Einige Beispiele von Modelliering komplexer Systeme sind:

Modelle für die elementare Struktur der Materie
Auf Grund vieler Untersuchungen an Atomen, Atomkernen, und subatomaren Teilchen ist die Idee der Elementarteilchen entstanden. Die Wechselwirkungen dieser Teilchen mit Hilfe der `Botschafterteilchen' kann mathematisch modelliert werden. Einzelheiten sind bei Teilchenphysik (Physik des Monats) gegeben.

Modelle für Atome und Spektren
Das Bohrsche Atommodell beschreibt die Bewegung der Elektronen um den Atomkern mit Hilfe von Pendelfunktionen (siehe Atomphysik). Eine deutliche Verbesserung brachte die Quantenmechanik. Die vielen Möglichkeiten die Atome in Gasen haben Licht zu absorbieren, liefern komplizierte Spektren, die auch modelliert werden können.

Modelle für Sterne und für Sternentwicklung
Sterne sind gravitativ gebundene Gaskugeln die durch inneren Druck (Dichte und Temperatur) zu stabilen Kugeln werden. Im Sterninnern laufen Kernfusionsprozesse ab, die die Energie (E = m c2, eine lineare Relation mit c2 nur eine Proportionalitätskonstante; siehe auch Kernphysik) zur Aufrechterhaltung der inneren Druck liefern, eine Energie die schliesslich als Strahlung an der Oberfläche des Sterns weggestrahlt wird. Die Struktur der Sterne kann gut modelliert werden, was zu besserem Verständnis der Entwicklung der Sterne führt.

########

Beantworte bitte diese Fragen zum Textauszug jeweils knapp:
1. Mit Hilfe welcher Teilchen können die Wechselwirkungen der Elementarteilchen mathematisch modelliert werden?
2. Womit beschreibt das Bohrsche Atommodell die Bewegung der Elektronen um den Atomkern?
3. Welche Prozesse laufen im Sterninnern ab?
Die Auflistung steht in keinem Zusammenhang mit dem Textauszug.

• _Bereitgestellte Daten_:
########

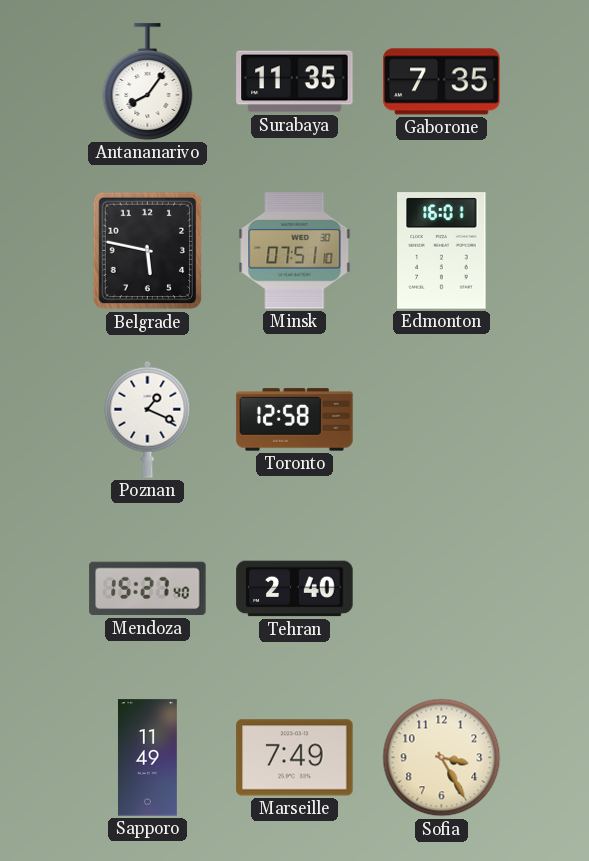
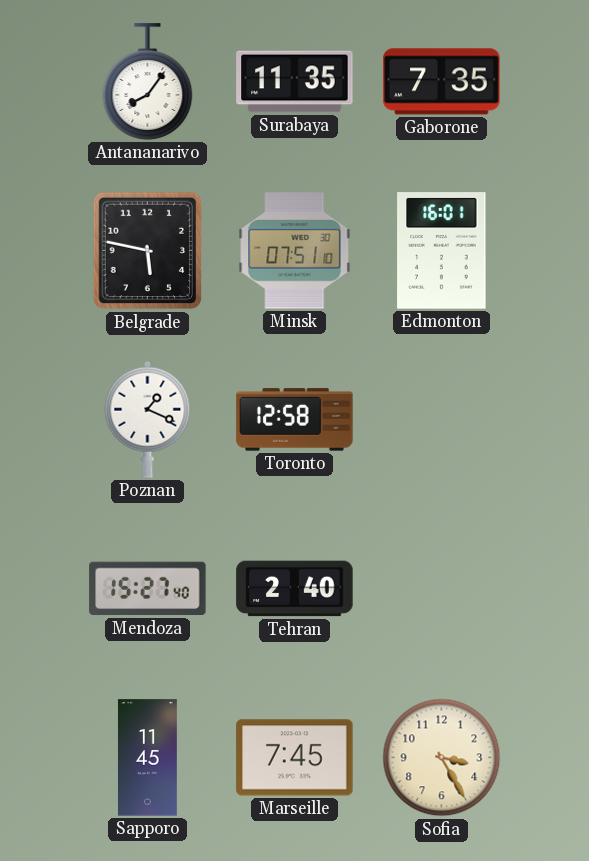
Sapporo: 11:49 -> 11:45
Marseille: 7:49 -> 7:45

########

• _Lösung der Aufgabe_:
1. Mit Hilfe der Botschafterteilchen.
2. Mit Hilfe von Pendelfunktionen.
3. Kernfusionsprozesse.